• Extract provided:
───
When we imagine alien planets, our minds often drift toward oceans. The concept of “water worlds”—planets covered in endless seas—has fascinated scientists, science fiction writers, and moviegoers alike. Astronomers have long suspected that these aquatic planets are among the most common in the universe, especially because water ice is abundant beyond a star’s “snow line,” the orbital distance at which water freezes.
But what if many of those so-called water worlds aren’t watery at all? What if, instead, they’re made of something darker, stranger, and far more carbon-rich?
A new study led by Jie Li and colleagues at the University of Michigan proposes an alternative: the existence of “soot planets.” Their work, published on the arXiv preprint server, suggests that some exoplanets could be built not from vast reserves of water, but from a material that’s been with us all along—organic carbon dust, also known as soot.
What Exactly Is “Soot” in Space?
When we hear the word “soot,” we picture the black powder left behind after a fire. But in the language of astronomy, soot refers to something more complex: refractory organic carbon. These carbon-based compounds—rich in carbon, hydrogen, oxygen, and nitrogen, or CHON for short—are some of the most fundamental building blocks of chemistry.
Far from rare, soot is surprisingly common in the cosmos. In fact, astronomers estimate that comets, those frozen messengers from the early solar system, are made of up to 40% soot by mass. That abundance suggests that during the birth of planets billions of years ago, soot was everywhere, mixed into the swirling protoplanetary disks of dust and gas.
If comets are time capsules of the solar system’s youth, then soot was one of its most important ingredients. The new research argues that under the right conditions, soot could gather together to form entire planets.
───
• Collected data:

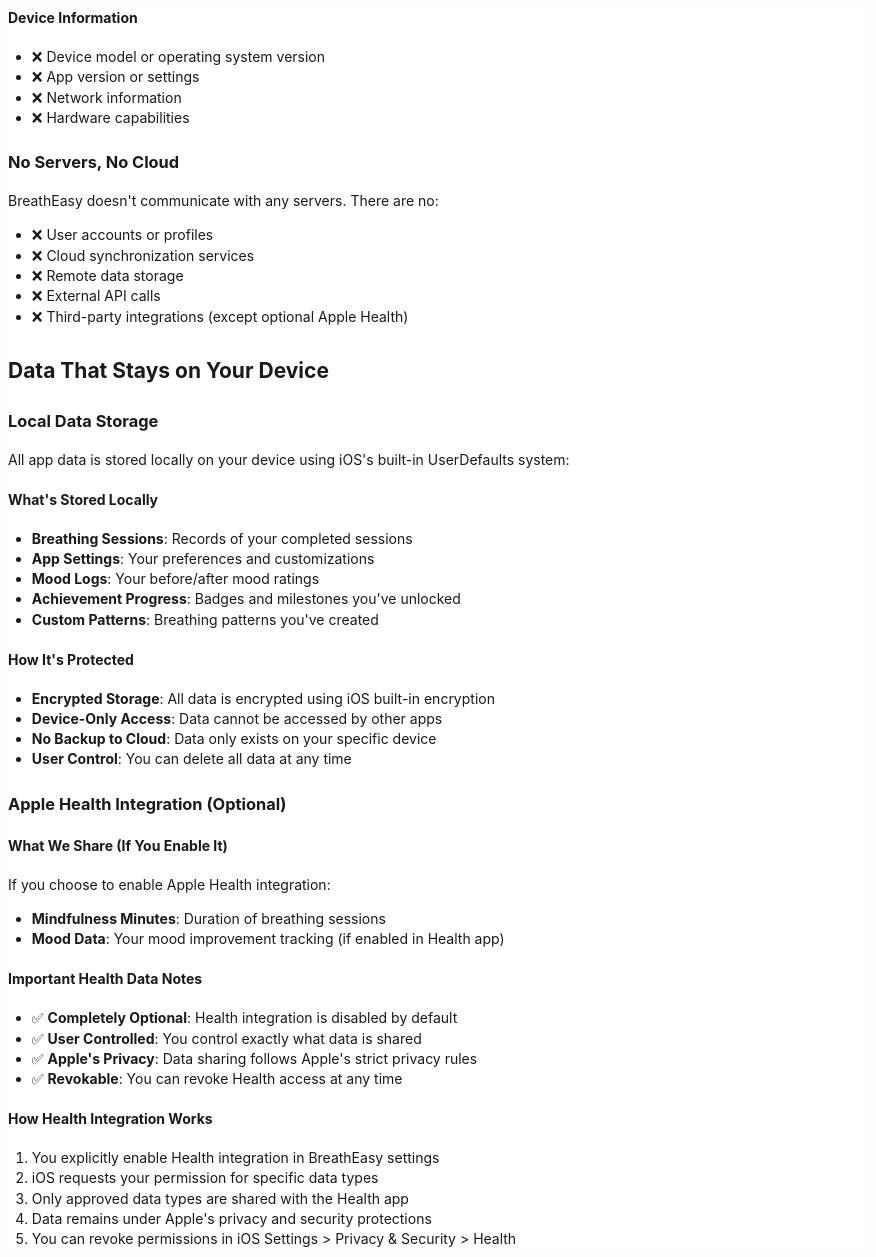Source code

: #### Device Information
- ❌ Device model or operating system version
- ❌ App version or settings
- ❌ Network information
- ❌ Hardware capabilities

### No Servers, No Cloud
BreathEasy doesn't communicate with any servers. There are no:
- ❌ User accounts or profiles
- ❌ Cloud synchronization services
- ❌ Remote data storage
- ❌ External API calls
- ❌ Third-party integrations (except optional Apple Health)

## Data That Stays on Your Device

### Local Data Storage
All app data is stored locally on your device using iOS's built-in UserDefaults system:

#### What's Stored Locally
- **Breathing Sessions**: Records of your completed sessions
- **App Settings**: Your preferences and customizations
- **Mood Logs**: Your before/after mood ratings
- **Achievement Progress**: Badges and milestones you've unlocked
- **Custom Patterns**: Breathing patterns you've created

#### How It's Protected
- **Encrypted Storage**: All data is encrypted using iOS built-in encryption
- **Device-Only Access**: Data cannot be accessed by other apps
- **No Backup to Cloud**: Data only exists on your specific device
- **User Control**: You can delete all data at any time

### Apple Health Integration (Optional)

#### What We Share (If You Enable It)
If you choose to enable Apple Health integration:
- **Mindfulness Minutes**: Duration of breathing sessions
- **Mood Data**: Your mood improvement tracking (if enabled in Health app)

#### Important Health Data Notes
- ✅ **Completely Optional**: Health integration is disabled by default
- ✅ **User Controlled**: You control exactly what data is shared
- ✅ **Apple's Privacy**: Data sharing follows Apple's strict privacy rules
- ✅ **Revokable**: You can revoke Health access at any time

#### How Health Integration Works
1. You explicitly enable Health integration in BreathEasy settings
2. iOS requests your permission for specific data types
3. Only approved data types are shared with the Health app
4. Data remains under Apple's privacy and security protections
5. You can revoke permissions in iOS Settings > Privacy & Security > Health
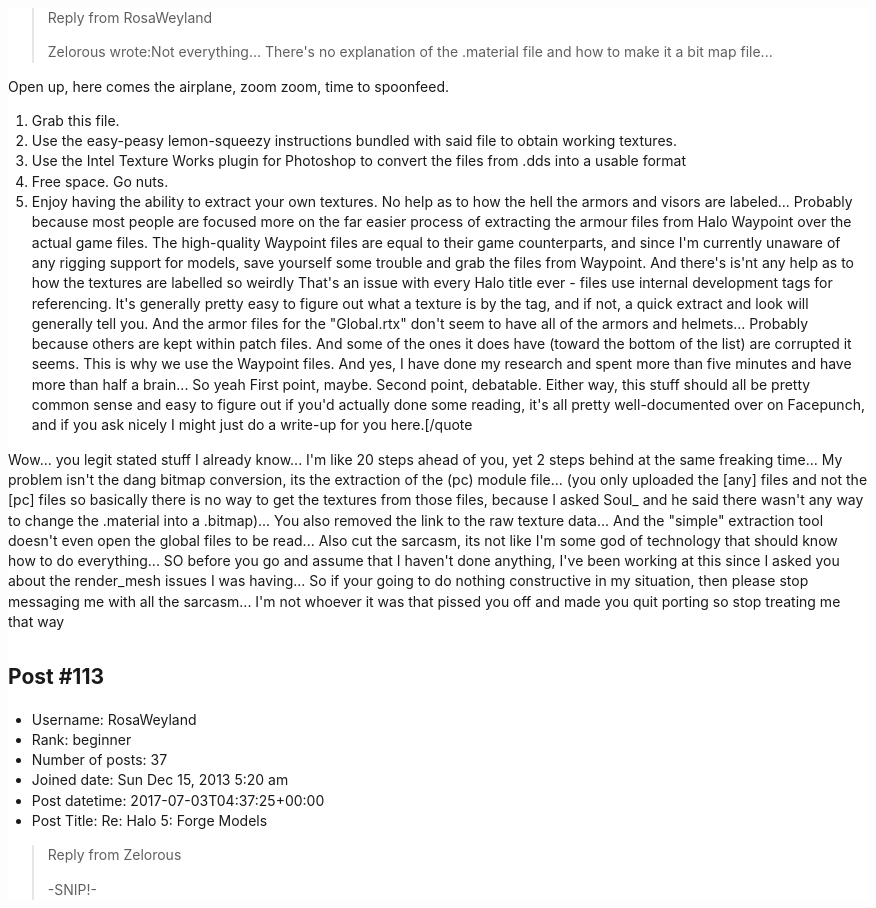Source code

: > Reply from RosaWeyland
>
> Zelorous wrote:Not everything... There's no explanation of the .material file and how to make it a bit map file...

Open up, here comes the airplane, zoom zoom, time to spoonfeed.

1. Grab this file.
2. Use the easy-peasy lemon-squeezy instructions bundled with said file to obtain working textures.
3. Use the Intel Texture Works plugin for Photoshop to convert the files from .dds into a usable format
4. Free space. Go nuts.
5. Enjoy having the ability to extract your own textures.
No help as to how the hell the armors and visors are labeled...
Probably because most people are focused more on the far easier process of extracting the armour files from Halo Waypoint over the actual game files. The high-quality Waypoint files are equal to their game counterparts, and since I'm currently unaware of any rigging support for models, save yourself some trouble and grab the files from Waypoint.
And there's is'nt any help as to how the textures are labelled so weirdly
That's an issue with every Halo title ever - files use internal development tags for referencing. It's generally pretty easy to figure out what a texture is by the tag, and if not, a quick extract and look will generally tell you.
And the armor files for the "Global.rtx" don't seem to have all of the armors and helmets...
Probably because others are kept within patch files. 
And some of the ones it does have (toward the bottom of the list) are corrupted it seems.
This is why we use the Waypoint files.
And yes, I have done my research and spent more than five minutes and have more than half a brain... So yeah
First point, maybe. Second point, debatable. Either way, this stuff should all be pretty common sense and easy to figure out if you'd actually done some reading, it's all pretty well-documented over on Facepunch, and if you ask nicely I might just do a write-up for you here.[/quote

Wow... you legit stated stuff I already know... I'm like 20 steps ahead of you, yet 2 steps behind at the same freaking time... My problem isn't the dang bitmap conversion, its the extraction of the (pc) module file... (you only uploaded the [any] files and not the [pc] files so basically there is no way to get the textures from those files, because I asked Soul_ and he said there wasn't any way to change the .material into a .bitmap)... You also removed the link to the raw texture data... And the "simple" extraction tool doesn't even open the global files to be read... Also cut the sarcasm, its not like I'm some god of technology that should know how to do everything... SO before you go and assume that I haven't done anything, I've been working at this since I asked you about the render_mesh issues I was having... So if your going to do nothing constructive in my situation, then please stop messaging me with all the sarcasm... I'm not whoever it was that pissed you off and made you quit porting so stop treating me that way
## Post #113
- Username: RosaWeyland
- Rank: beginner
- Number of posts: 37
- Joined date: Sun Dec 15, 2013 5:20 am
- Post datetime: 2017-07-03T04:37:25+00:00
- Post Title: Re: Halo 5: Forge Models

> Reply from Zelorous
>
> -SNIP!-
───
• Instructions to follow: According to the soot planets article, up to what share of a comet's mass do astronomers estimate is soot?

• Task answer: Up to 40% by mass.